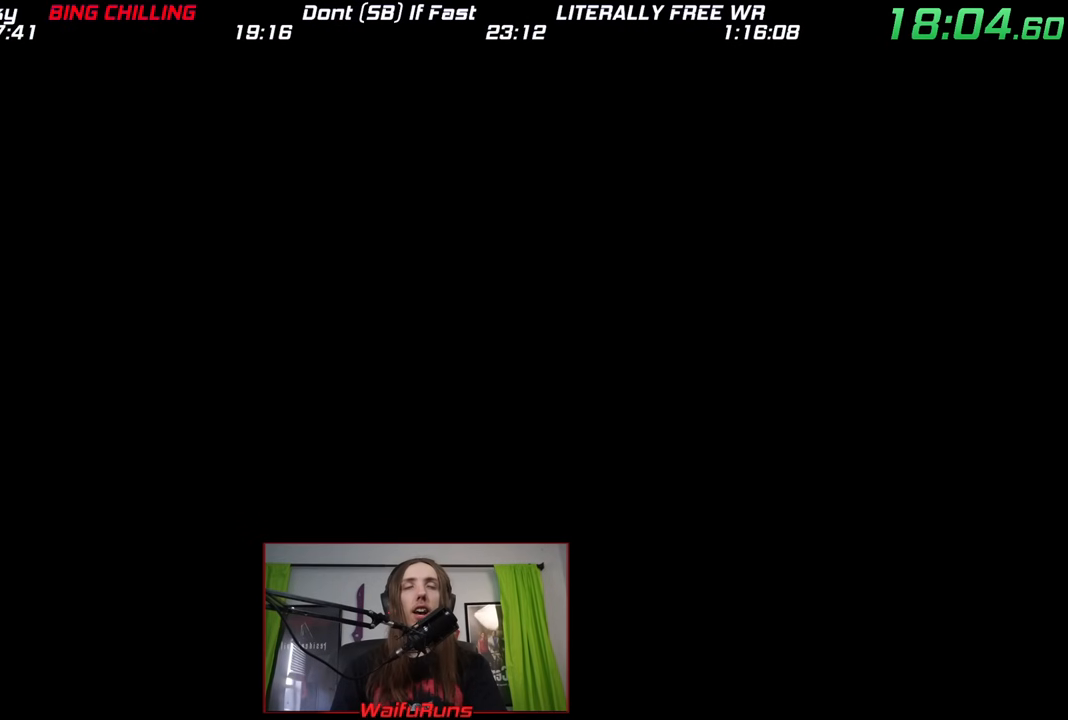
{"buttons": [], "left_stick": "center", "right_stick": "center", "events": []}
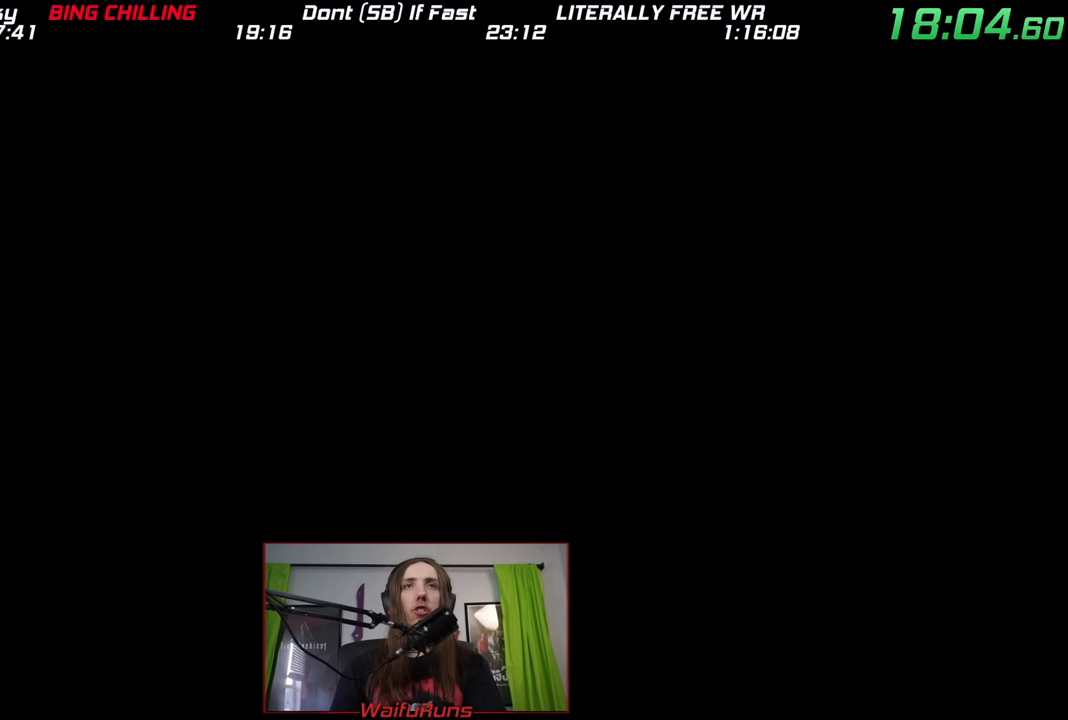
{"buttons": ["L1"], "left_stick": "down", "right_stick": "center", "events": [[133, "left_stick", "down"], [500, "L1", "down"]]}
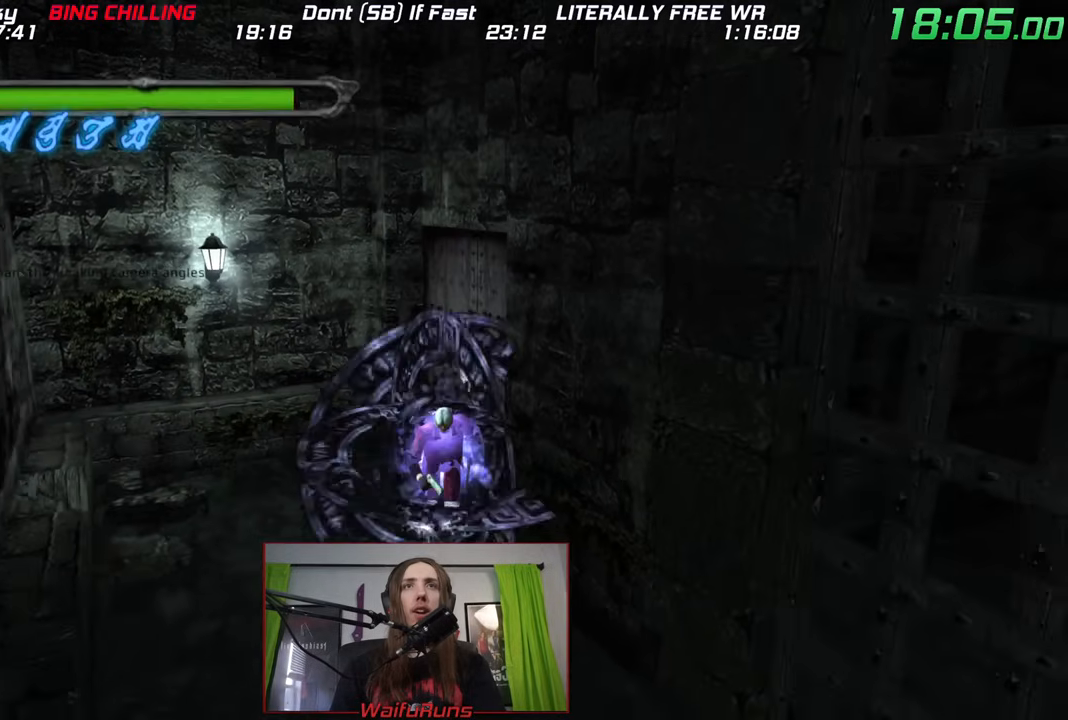
{"buttons": [], "left_stick": "down", "right_stick": "center", "events": [[83, "L1", "up"], [117, "X", "down"], [217, "X", "up"], [283, "X", "down"], [333, "X", "up"], [417, "X", "down"], [500, "X", "up"]]}
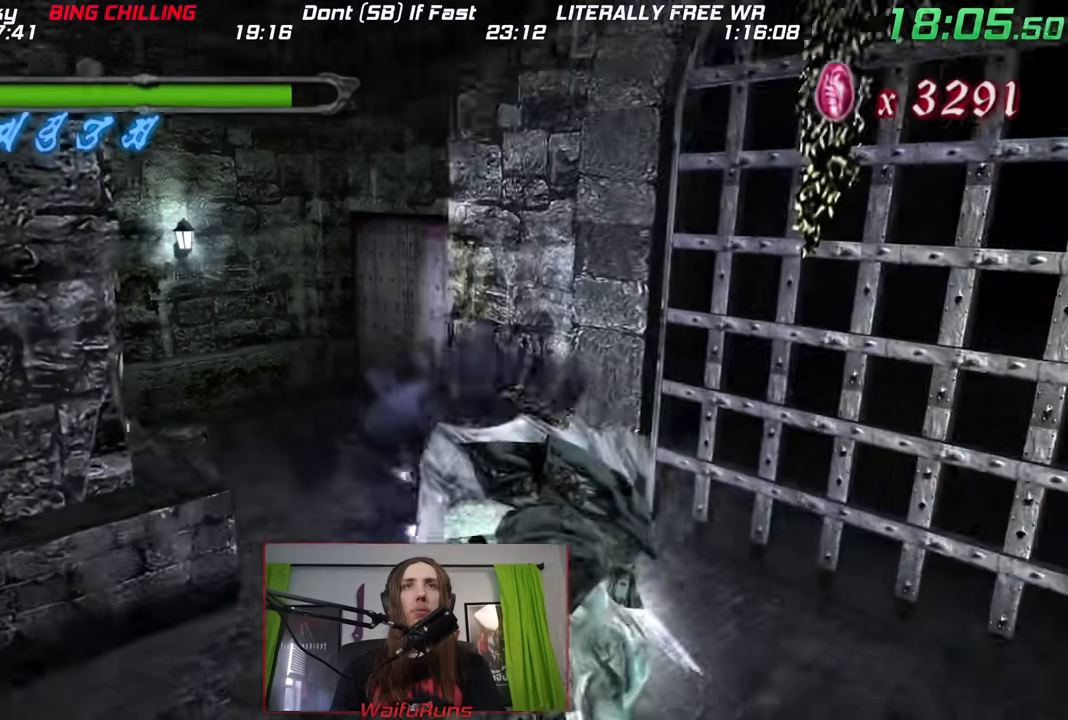
{"buttons": [], "left_stick": "center", "right_stick": "center", "events": [[33, "left_stick", "center"], [100, "X", "down"], [167, "X", "up"], [267, "X", "down"], [333, "X", "up"], [417, "X", "down"], [500, "X", "up"]]}
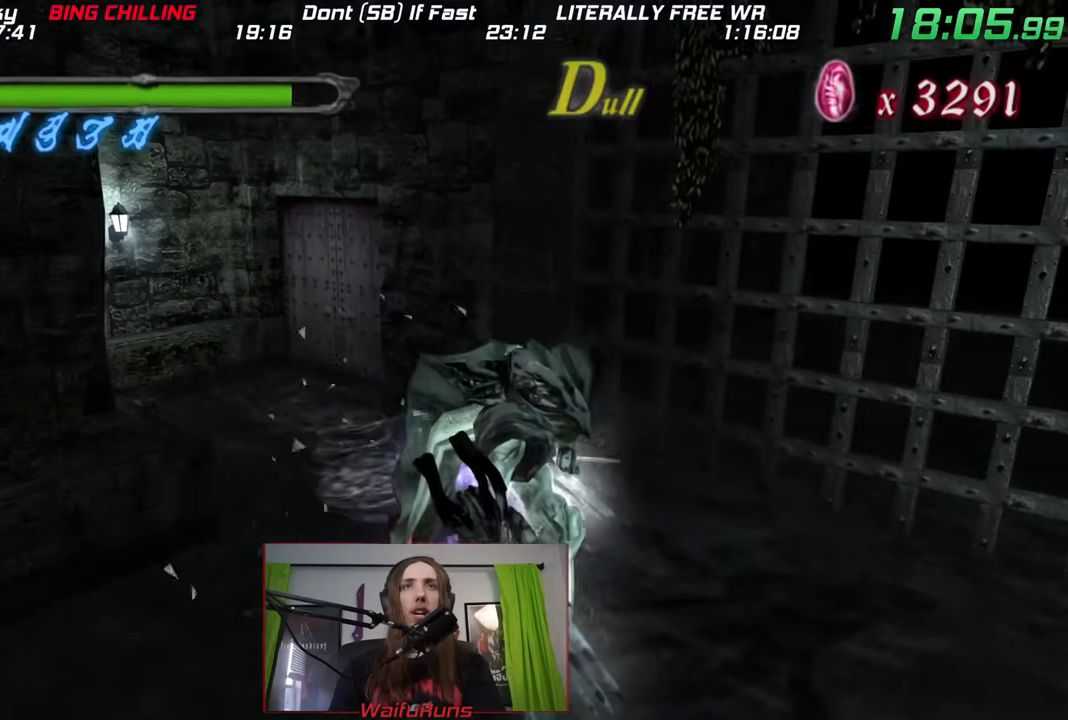
{"buttons": [], "left_stick": "center", "right_stick": "center", "events": [[83, "X", "down"], [167, "X", "up"], [217, "X", "down"], [267, "X", "up"], [350, "X", "down"], [433, "X", "up"]]}
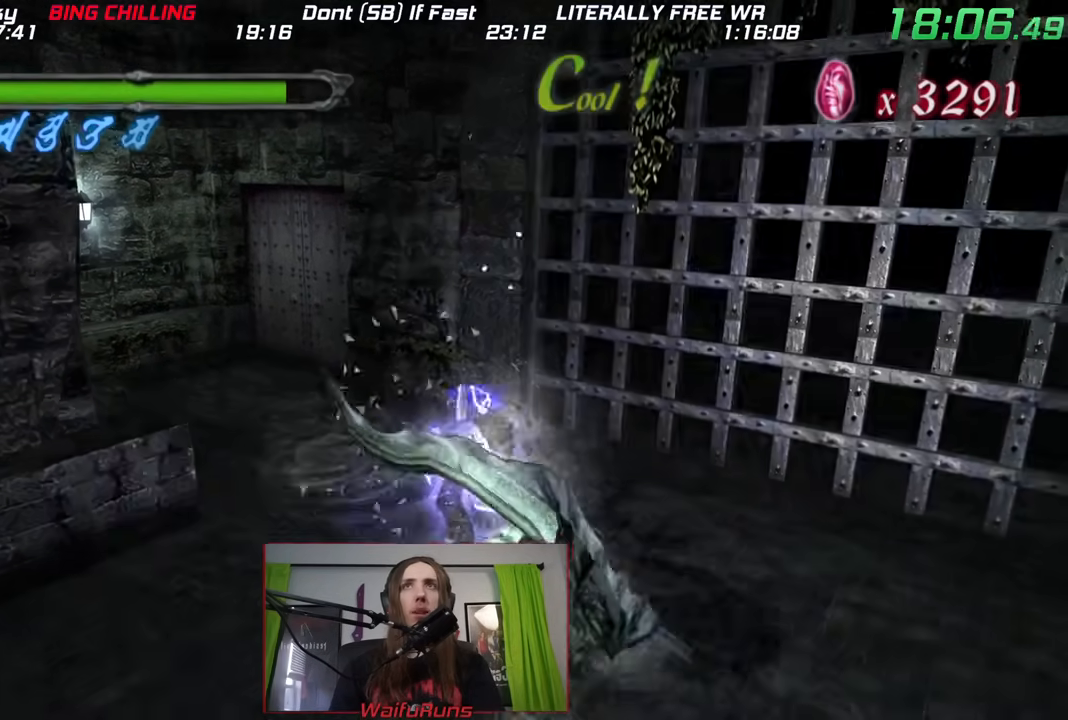
{"buttons": [], "left_stick": "center", "right_stick": "center", "events": [[67, "left_stick", "left"], [183, "left_stick", "down"], [233, "left_stick", "right"], [317, "left_stick", "up"], [400, "X", "down"], [400, "left_stick", "center"], [500, "X", "up"]]}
++++
With the pictures left out, return each entry exactly as written.

{"buttons": [], "left_stick": "center", "right_stick": "center", "events": []}
{"buttons": ["L1"], "left_stick": "down", "right_stick": "center", "events": [[133, "left_stick", "down"], [500, "L1", "down"]]}
{"buttons": [], "left_stick": "down", "right_stick": "center", "events": [[83, "L1", "up"], [117, "X", "down"], [217, "X", "up"], [283, "X", "down"], [333, "X", "up"], [417, "X", "down"], [500, "X", "up"]]}
{"buttons": [], "left_stick": "center", "right_stick": "center", "events": [[33, "left_stick", "center"], [100, "X", "down"], [167, "X", "up"], [267, "X", "down"], [333, "X", "up"], [417, "X", "down"], [500, "X", "up"]]}
{"buttons": [], "left_stick": "center", "right_stick": "center", "events": [[83, "X", "down"], [167, "X", "up"], [217, "X", "down"], [267, "X", "up"], [350, "X", "down"], [433, "X", "up"]]}
{"buttons": [], "left_stick": "center", "right_stick": "center", "events": [[67, "left_stick", "left"], [183, "left_stick", "down"], [233, "left_stick", "right"], [317, "left_stick", "up"], [400, "X", "down"], [400, "left_stick", "center"], [500, "X", "up"]]}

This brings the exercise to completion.